O Supremo Tribunal Federal derrubou nesta terça-feira (6) decisão do presidente do Tribunal de Justiça de São Paulo (TJ-SP) que suspendia o fornecimento da chamada “fosfoetanolamina sintética” a pacientes com câncer. Produzida pela Universidade de São Paulo (USP), a substância tem demonstrado resultados positivos na contenção e redução de tumores, mas não apresenta registros no Ministério da Saúde nem na Agência Nacional de Vigilância Sanitária (Anvisa). No fim de setembro, por solicitação da USP, o desembargador do TJ-SP José Renato Nalini havia derrubado antecipações de tutela que permitiam a distribuição da medicação a centenas de pacientes, com o argumento de que não existem provas da eficácia da fosfoetanolamina em seres humanos.
Situação dos pacientes justifica flexibilização da norma, diz advogado
Para o advogado Robson Zanetti, que representa Roberto Zanetti, a situação excepcional em que se encontram os pacientes que recorrem à Justiça justifica a oferta da substância mesmo sem a existência de testes controlados em seres humanos. “Para a maioria dessas pessoas os médicos já não deram nenhuma esperança de vida.
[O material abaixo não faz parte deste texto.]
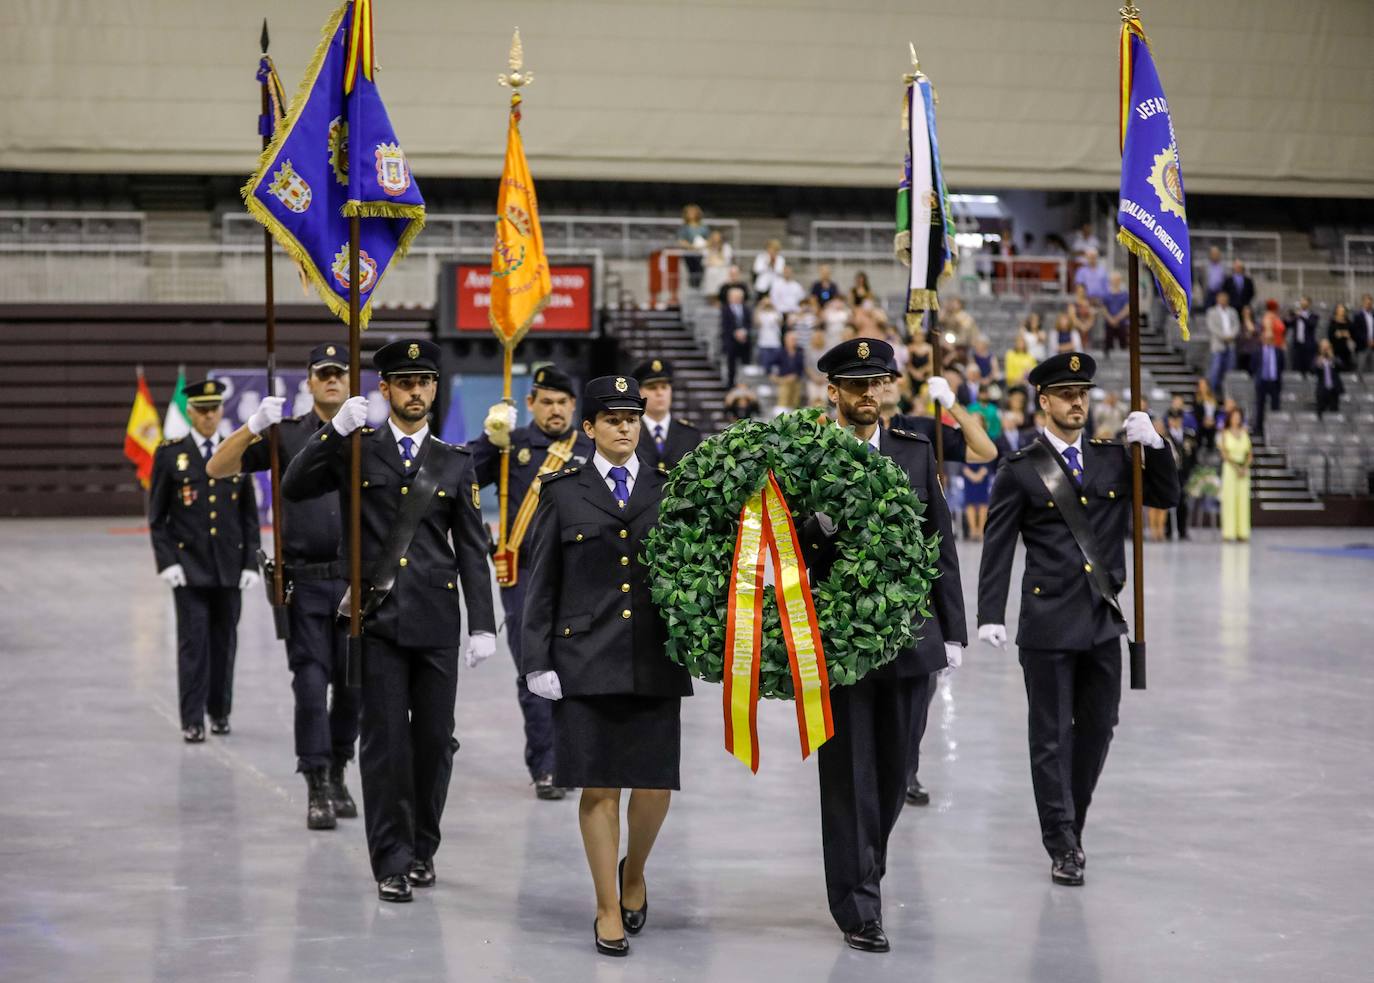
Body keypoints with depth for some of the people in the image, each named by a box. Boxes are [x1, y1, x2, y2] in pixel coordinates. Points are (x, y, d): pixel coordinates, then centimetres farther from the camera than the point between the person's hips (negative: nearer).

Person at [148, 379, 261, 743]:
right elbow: (157, 517, 1)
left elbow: (250, 516, 9)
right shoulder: (169, 454, 1)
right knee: (193, 641, -5)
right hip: (189, 568, -2)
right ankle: (192, 720, -3)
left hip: (229, 567, 2)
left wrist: (251, 563, 2)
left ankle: (219, 712, 20)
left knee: (224, 641, 8)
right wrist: (166, 562, -8)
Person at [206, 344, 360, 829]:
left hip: (357, 579, 2)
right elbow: (218, 469, 0)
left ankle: (338, 775, 24)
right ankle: (317, 790, 0)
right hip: (304, 582, -1)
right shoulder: (286, 435, 5)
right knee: (311, 683, -5)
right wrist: (254, 425, -14)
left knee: (353, 684, 7)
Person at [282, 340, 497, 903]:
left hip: (436, 620, 2)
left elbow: (472, 551, 9)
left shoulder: (455, 465, 11)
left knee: (434, 739, 5)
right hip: (377, 617, -1)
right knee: (384, 741, -3)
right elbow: (294, 489, -6)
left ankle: (422, 849, 20)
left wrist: (483, 625, 1)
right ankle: (391, 861, 3)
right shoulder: (355, 449, 8)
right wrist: (335, 429, -15)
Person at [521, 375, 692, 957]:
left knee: (655, 786, -2)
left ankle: (634, 875, 27)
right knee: (598, 788, 0)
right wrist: (538, 662, -1)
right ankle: (608, 909, 13)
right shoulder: (563, 493, 6)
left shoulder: (669, 490, 9)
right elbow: (543, 584, 5)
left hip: (655, 662, 1)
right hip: (586, 661, -1)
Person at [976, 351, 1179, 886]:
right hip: (1048, 622, -4)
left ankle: (1071, 823, 29)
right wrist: (990, 615, -12)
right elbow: (997, 547, -5)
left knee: (1098, 727, 11)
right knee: (1052, 737, 1)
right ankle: (1062, 845, 8)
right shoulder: (1020, 471, -3)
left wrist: (1154, 445, -8)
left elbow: (1167, 497, 8)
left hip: (1103, 621, 4)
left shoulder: (1114, 458, 8)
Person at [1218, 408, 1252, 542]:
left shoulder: (1245, 433, 10)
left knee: (1243, 500, 1)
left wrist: (1245, 467, -7)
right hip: (1229, 469, -4)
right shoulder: (1224, 434, 1)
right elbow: (1225, 454, -6)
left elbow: (1250, 454, 9)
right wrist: (1236, 468, -13)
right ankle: (1228, 533, -6)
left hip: (1244, 469, 4)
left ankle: (1242, 532, 3)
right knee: (1229, 499, -6)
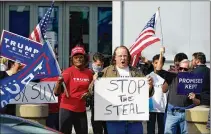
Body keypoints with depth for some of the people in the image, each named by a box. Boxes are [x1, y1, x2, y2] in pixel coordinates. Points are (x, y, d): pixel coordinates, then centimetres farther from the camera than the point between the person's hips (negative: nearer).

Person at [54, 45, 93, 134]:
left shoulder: (89, 73, 5)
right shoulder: (68, 72, -8)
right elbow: (57, 92, -14)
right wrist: (59, 82, -33)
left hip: (81, 110, 5)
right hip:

A Justiça havia colocado uma formalidade na frente da vida das pessoas”, afirma.
A fosfoetanolamina funciona como um marcador de células cancerosas. Produzida naturalmente pelo nosso organismo, ela tem papel importante no metabolismo celular, agindo no transporte de ácido graxo para a mitocôndria – estrutura da célula que tem o papel de produzir energia. Quando o ácido graxo entra na célula cancerosa, ele obriga a mitocôndria, até então parada, a trabalhar, denunciando para o sistema imunológico que ali existe uma célula irregular.
O comprimido da substância, que custa cerca de R$ 0,10, chegou a ser distribuído gratuitamente pelo professor aposentado Gilberto Orivaldo Chierice, responsável pelas pesquisas e ligado ao Grupo de Química Analítica e Tecnologia de Polímeros da USP. Em 2014, porém, uma portaria do Instituto de Química de São Carlos acabou proibindo essa distribuição.
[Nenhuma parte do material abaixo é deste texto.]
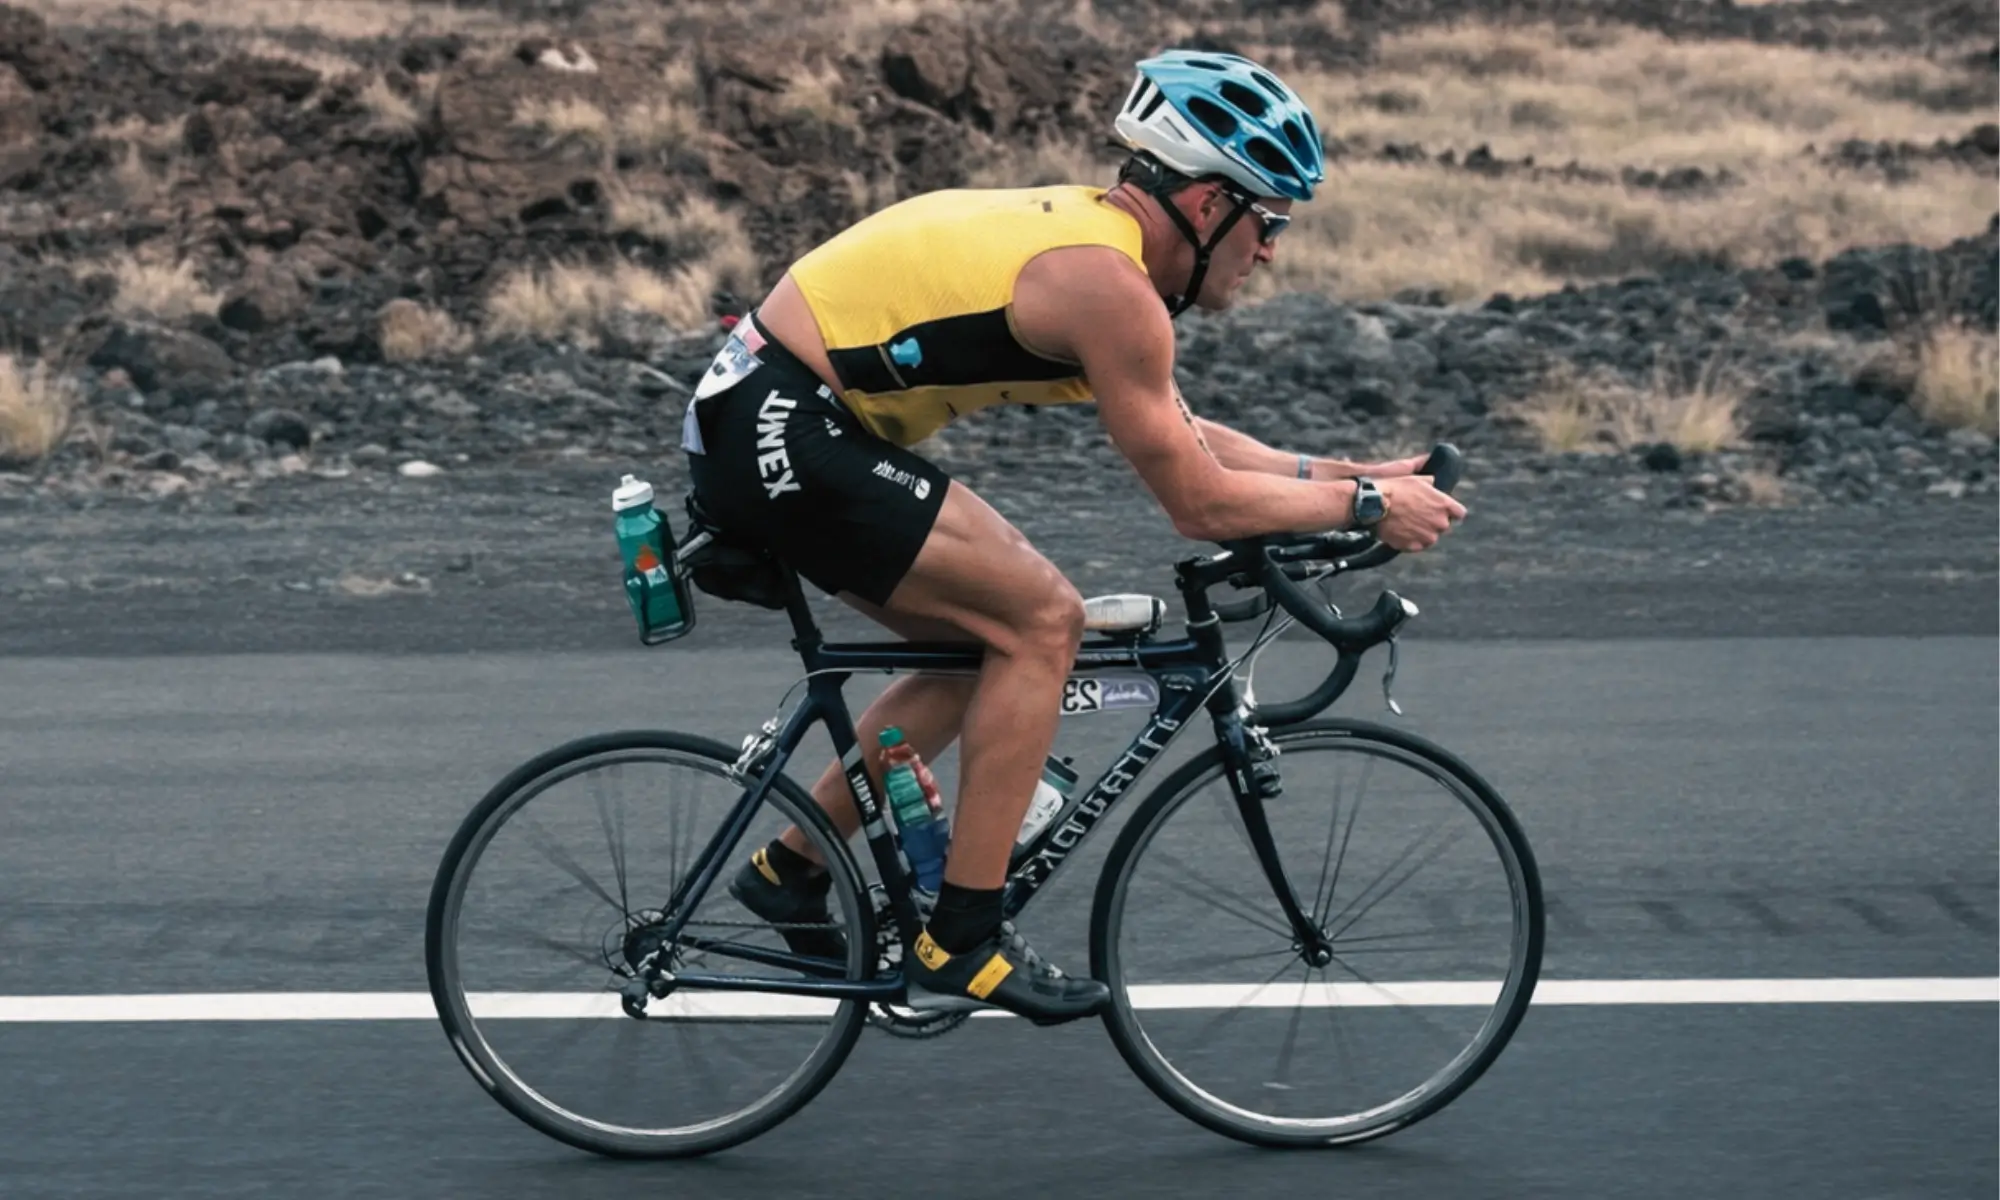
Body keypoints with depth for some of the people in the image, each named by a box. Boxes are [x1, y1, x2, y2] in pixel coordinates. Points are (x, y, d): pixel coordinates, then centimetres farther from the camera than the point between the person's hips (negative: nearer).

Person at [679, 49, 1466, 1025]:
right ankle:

A decisão de liberar novamente a medicação foi tomada pelo ministro Luiz Edson Fachin, que concedeu liminar a pedido de uma paciente em estado terminal. O parecer tem repercussão geral, o que significa que a decisão deve ser estendida a casos idênticos. A notícia reanimou o paranaense Roberto Zanetti, que já havia conseguido na Justiça o direito ao medicamento experimental. Diagnosticado com câncer de fígado em maio deste ano, Roberto conta que participa de grupos na internet formados por pessoas que tiveram melhoras significativas, comprovadas com exames, após o uso da substância.
Morador de Joinville (SC), Orlando José Souza Neves, de 50 anos, é um desses pacientes. Há onze meses ele descobriu três nódulos no fígado e recebeu indicação de quimioterapia. Contrário ao tratamento convencional, decidiu esperar pelo pior. Foi quando recebeu do filho 60 comprimidos de fosfoetanolamina e começou a tomar três deles por dia. Após cinco meses, uma tomografia apontou que dois nódulos haviam sumido. Nesta quarta-feira (7), ele passou por uma nova consulta e o oncologista constatou que o terceiro nódulo parou de crescer. “O médico ficou admirado com a reação da medicação, porque ele havia visto os exames que eu tinha feito antes”, diz.
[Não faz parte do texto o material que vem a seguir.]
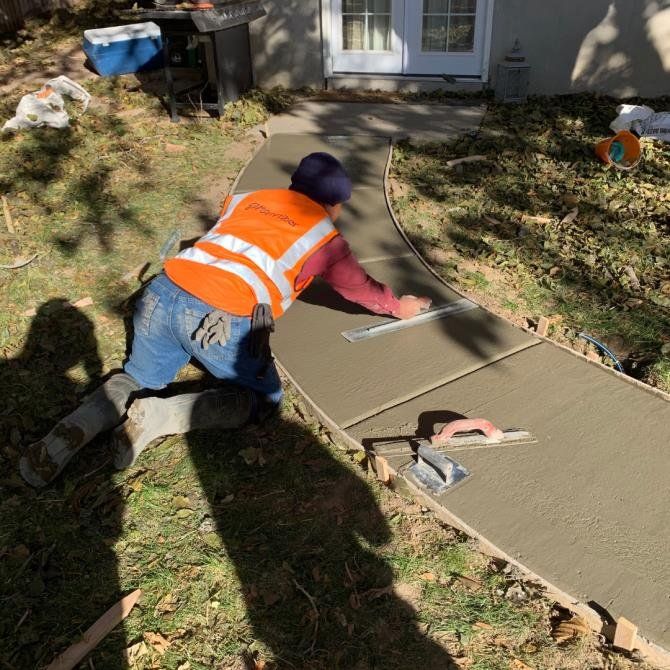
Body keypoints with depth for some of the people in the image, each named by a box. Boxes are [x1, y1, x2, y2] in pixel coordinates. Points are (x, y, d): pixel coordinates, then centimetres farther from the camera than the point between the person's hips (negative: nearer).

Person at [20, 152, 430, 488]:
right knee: (263, 399, 16)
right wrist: (397, 306, 45)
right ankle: (159, 415, -3)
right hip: (223, 319, -5)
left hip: (164, 293, 6)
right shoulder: (324, 237, 12)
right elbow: (360, 286, 26)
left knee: (138, 379, 28)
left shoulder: (249, 198, 24)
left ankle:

A fosfoetanolamina é produzida pelo Instituto de Química do campus São Carlos da USP, que tem recebido centenas de pessoas em busca do tratamento. Procurada pela reportagem, a assessoria de imprensa da USP disse que a universidade não iria se manifestar. Em esclarecimento publicado em seu site, o Instituto de Química afirma que a substância foi estudada de forma independente pelo professor Gilberto Orivaldo Chierice, já aposentado. As pesquisas envolveram a síntese da substância e contaram com a participação de pessoas sem vínculo com a Universidade de São Paulo. Ainda conforme o esclarecimento, o instituto está produzindo e fornecendo a fosfoetanolamina em caráter excepcional, em atendimento a demandas judiciais individuais, e não dispõe de médico para orientar sobre a utilização da substância.